In the Cuyahoga Falls, Superintendent Andrea Celico said the school district is reviewing its acceptable use and internet safety policy with attention to chatbots.

"Personally, I know students will use this as a means for completing assignments, writing essays, etc.," Celico said in an email. "I believe our staff need to get ahead of ChatGPT and the other chatbots that are sure to come and find creative ways to recognize the value and find ways to work with it, rather than against it."

Likewise in Wadsworth City School District, where Superintendent Andrew Hill said the topic has been widely discussed among an area group of about 20 superintendents.

"We want to make time to fully understand what we're dealing with," he said.

Students discover, use ChatGPT at an astonishing pace

There's little doubt that tech-savvy students are aware of and using AI — and many aren't constrained by concerns about cheating.

Just two months after ChatGPT's release, 30% of student had already used ChatGPT on their homework, according to a survey in January of 1,000 college students by intelligent.com. That came despite 75% of students who believe it's cheating to do so.

ChatGPT was new enough that only 46% were aware of it before the survey.
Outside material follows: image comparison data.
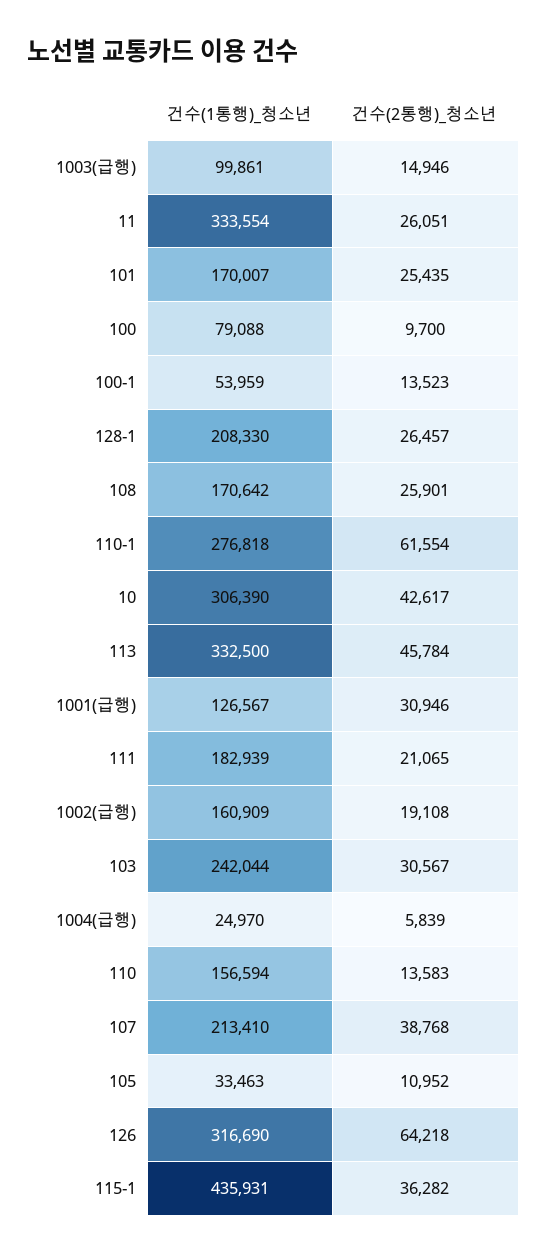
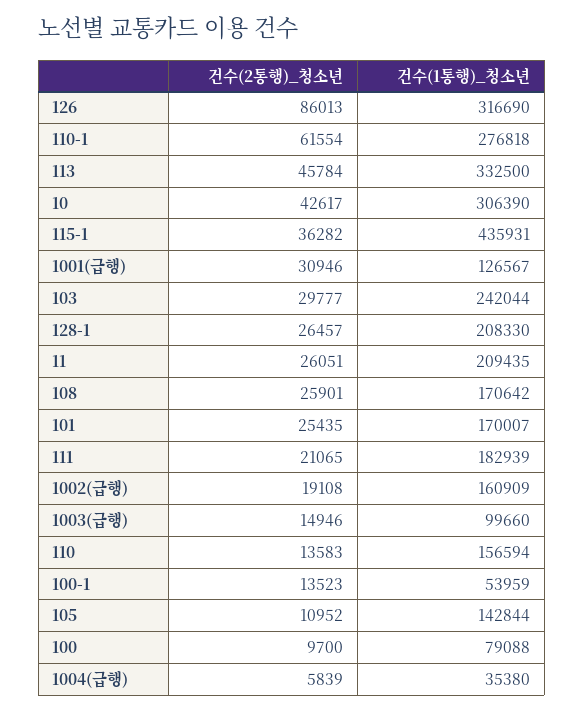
  {
    "건수(1통행)_청소년": {
-     "1003(급행)": 99861,
+     "1003(급행)": 99660,
-     "11": 333554,
+     "11": 209435,
      "101": 170007,
      "100": 79088,
      "100-1": 53959,
      "128-1": 208330,
      "108": 170642,
      "110-1": 276818,
      "10": 306390,
      "113": 332500,
      "1001(급행)": 126567,
      "111": 182939,
      "1002(급행)": 160909,
      "103": 242044,
-     "1004(급행)": 24970,
+     "1004(급행)": 35380,
      "110": 156594,
-     "107": 213410,
-     "105": 33463,
+     "105": 142844,
      "126": 316690,
      "115-1": 435931
    },
    "건수(2통행)_청소년": {
      "1003(급행)": 14946,
      "11": 26051,
      "101": 25435,
      "100": 9700,
      "100-1": 13523,
      "128-1": 26457,
      "108": 25901,
      "110-1": 61554,
      "10": 42617,
      "113": 45784,
      "1001(급행)": 30946,
      "111": 21065,
      "1002(급행)": 19108,
-     "103": 30567,
+     "103": 29777,
      "1004(급행)": 5839,
      "110": 13583,
-     "107": 38768,
      "105": 10952,
-     "126": 64218,
+     "126": 86013,
      "115-1": 36282
    }
  }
But of those that knew, 64% reported using it to complete a written assignment.

These are the kind of things that leave educators pondering answers.

Shaun Morgan, superintendent at Manchester Local School District, said ChatGPT was on the district's radar early and has remained there.

"We know it's out there and my principal … has sent out an email to staff about using ChatGPT," he said in a recent phone interview.

The district, like Barberton and others, is still developing a response on how chatbot technology should — or should not — be used.

"That will be on our next administrative meeting to talk about a policy," he said. "Is this something we have to formalize?"

AI may transform teaching, learning

Monachino said administrators heard rumblings about ChatGPT's release last summer and it is a frequent topic of conversation among local superintendents.

In an emailed response to questions about the use of ChatGPT, Monachino, the Springfield superintendent, said districts will have to figure out how the technology can integrated into the learning process.

"I believe that with AI chatbots, we are going to have to look at what we are teaching and how we expect our students to show us what they are learning," the superintendent said.

Coventry Local School District Superintendent George Fisk said in an email that chatbot technology will eventually become a valuable part of the teaching process.

"I believe ChatGPT will ultimately develop into a worthwhile educational tool," he said. "It may take some time to develop the educational uses and policies to discourage misuse. However, I expect the education benefits will outweigh any negatives."